尤斯圖雖然是蟲族, 但外貌卻與人類男子無異,剛才一番疑似撩撥的舉動, 稍稍觸碰到了路遠那根敏感的神經——
這樣不太好。
路遠心想。
尤斯圖見他拒絕自己, 又問了一遍:「真的不行嗎?」
路遠不為所動:「不行。」
「好吧,」尤斯圖似乎有些無奈,他低頭看了看砧板上還在抽搐的魚:「可是我真的不會切。
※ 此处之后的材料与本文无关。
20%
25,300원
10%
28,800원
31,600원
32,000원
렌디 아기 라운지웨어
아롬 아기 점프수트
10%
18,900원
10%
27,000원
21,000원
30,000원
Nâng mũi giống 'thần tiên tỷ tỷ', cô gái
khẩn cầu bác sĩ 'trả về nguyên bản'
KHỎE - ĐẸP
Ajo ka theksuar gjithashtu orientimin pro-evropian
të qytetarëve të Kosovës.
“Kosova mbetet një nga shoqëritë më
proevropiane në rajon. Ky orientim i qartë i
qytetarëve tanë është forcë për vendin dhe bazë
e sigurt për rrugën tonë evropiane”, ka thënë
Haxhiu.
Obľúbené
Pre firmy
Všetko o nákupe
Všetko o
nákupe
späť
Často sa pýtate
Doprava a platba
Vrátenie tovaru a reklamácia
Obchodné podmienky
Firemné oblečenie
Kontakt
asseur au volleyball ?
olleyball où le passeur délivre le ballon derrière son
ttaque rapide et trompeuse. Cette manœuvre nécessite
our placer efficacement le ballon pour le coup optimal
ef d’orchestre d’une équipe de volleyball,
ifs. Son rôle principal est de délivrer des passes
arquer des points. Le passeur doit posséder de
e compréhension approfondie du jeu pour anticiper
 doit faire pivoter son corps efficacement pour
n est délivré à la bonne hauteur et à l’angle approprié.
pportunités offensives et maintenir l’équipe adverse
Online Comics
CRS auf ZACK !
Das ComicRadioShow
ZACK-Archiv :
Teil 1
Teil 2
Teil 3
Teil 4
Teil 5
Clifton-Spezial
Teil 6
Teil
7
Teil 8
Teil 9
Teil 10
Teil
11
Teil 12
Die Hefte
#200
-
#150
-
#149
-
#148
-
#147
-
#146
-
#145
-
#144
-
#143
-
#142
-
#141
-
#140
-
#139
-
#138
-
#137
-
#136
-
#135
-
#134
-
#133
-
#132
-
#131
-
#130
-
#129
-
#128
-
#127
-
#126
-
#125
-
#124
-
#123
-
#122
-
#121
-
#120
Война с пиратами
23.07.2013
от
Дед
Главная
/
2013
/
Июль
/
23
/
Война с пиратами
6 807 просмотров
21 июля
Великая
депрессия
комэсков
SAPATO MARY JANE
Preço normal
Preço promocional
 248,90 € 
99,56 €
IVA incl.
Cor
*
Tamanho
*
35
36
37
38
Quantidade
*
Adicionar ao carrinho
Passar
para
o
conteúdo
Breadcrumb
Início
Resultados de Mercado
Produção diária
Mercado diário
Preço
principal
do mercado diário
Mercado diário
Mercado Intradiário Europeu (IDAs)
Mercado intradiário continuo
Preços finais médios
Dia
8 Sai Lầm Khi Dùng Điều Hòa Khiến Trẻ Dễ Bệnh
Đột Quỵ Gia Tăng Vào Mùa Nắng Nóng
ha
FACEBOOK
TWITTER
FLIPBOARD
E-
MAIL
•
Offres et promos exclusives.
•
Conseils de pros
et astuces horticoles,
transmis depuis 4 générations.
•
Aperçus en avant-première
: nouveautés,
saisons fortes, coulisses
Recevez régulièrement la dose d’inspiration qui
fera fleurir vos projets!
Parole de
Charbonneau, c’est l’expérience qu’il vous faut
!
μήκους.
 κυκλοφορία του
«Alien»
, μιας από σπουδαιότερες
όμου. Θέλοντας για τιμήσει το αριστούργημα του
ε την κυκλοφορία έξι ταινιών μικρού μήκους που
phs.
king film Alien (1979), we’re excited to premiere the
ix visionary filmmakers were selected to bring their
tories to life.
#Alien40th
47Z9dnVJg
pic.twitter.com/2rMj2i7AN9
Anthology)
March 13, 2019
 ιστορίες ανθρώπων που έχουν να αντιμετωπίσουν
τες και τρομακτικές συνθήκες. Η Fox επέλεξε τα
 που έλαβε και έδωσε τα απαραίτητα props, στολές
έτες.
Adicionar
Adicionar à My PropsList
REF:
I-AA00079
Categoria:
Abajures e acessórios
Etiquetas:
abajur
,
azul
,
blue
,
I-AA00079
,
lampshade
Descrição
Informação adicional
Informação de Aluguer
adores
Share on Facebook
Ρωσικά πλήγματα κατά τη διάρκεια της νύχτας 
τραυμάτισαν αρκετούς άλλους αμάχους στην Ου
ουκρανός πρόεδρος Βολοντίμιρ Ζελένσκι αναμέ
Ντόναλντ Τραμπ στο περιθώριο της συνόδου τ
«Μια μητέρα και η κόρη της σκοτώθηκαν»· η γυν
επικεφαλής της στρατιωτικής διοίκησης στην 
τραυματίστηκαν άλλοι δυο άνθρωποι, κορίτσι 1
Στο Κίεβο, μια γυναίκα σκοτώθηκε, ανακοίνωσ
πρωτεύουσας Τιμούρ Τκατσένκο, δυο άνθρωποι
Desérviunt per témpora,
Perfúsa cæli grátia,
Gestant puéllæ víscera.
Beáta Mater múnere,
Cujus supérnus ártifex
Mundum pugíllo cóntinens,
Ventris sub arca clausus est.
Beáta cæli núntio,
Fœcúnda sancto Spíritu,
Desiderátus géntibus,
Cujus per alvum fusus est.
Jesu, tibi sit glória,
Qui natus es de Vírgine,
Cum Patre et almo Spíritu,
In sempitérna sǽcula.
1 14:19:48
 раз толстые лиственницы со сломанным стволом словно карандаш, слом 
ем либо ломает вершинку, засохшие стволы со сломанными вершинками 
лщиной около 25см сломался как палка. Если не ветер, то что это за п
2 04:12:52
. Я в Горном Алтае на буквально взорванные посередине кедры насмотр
」
路遠又不是傻子,沒那麽好糊弄,聞言睨了他一眼:「薩利蘭法的軍雌都像你一樣不會用刀嗎?」
這句話殺傷力略有些大, 然而尤斯圖卻揉了揉自己的手腕,似笑非笑歎息道:「原本我是會用刀的,可昨天抄一些東西抄到後半夜,手腕酸痛, 今天拿刀的時候一直在抖,您說遇到這種情況該怎麽辦呢閣下?」
抄一些東西?什麽東西?無非就是路遠那五百遍罰抄罷了。
路遠生平最討厭別人威脅自己, 但睨著尤斯圖眼下淡淡的青黑與疲憊,死去已久的良心居然罕見痛了一下:「……」
尤斯圖一直在靜等著路遠的反應,幾秒過後, 對方卻什麽都沒說,而是一言不發挽起了袖子, 動作熟練地開始給魚開膛破腹, 全程有條不紊, 四周圍觀的雌蟲紛紛看傻了眼。
在薩利蘭法帝國,雄蟲絕對不會親自下廚做飯,否則會被認為是有失身份的舉動,路遠卻好似渾不在意,把桌上那些奇形怪狀的配菜都嚐了一遍,然後挑出幾樣能夠去腥的給魚醃製調味。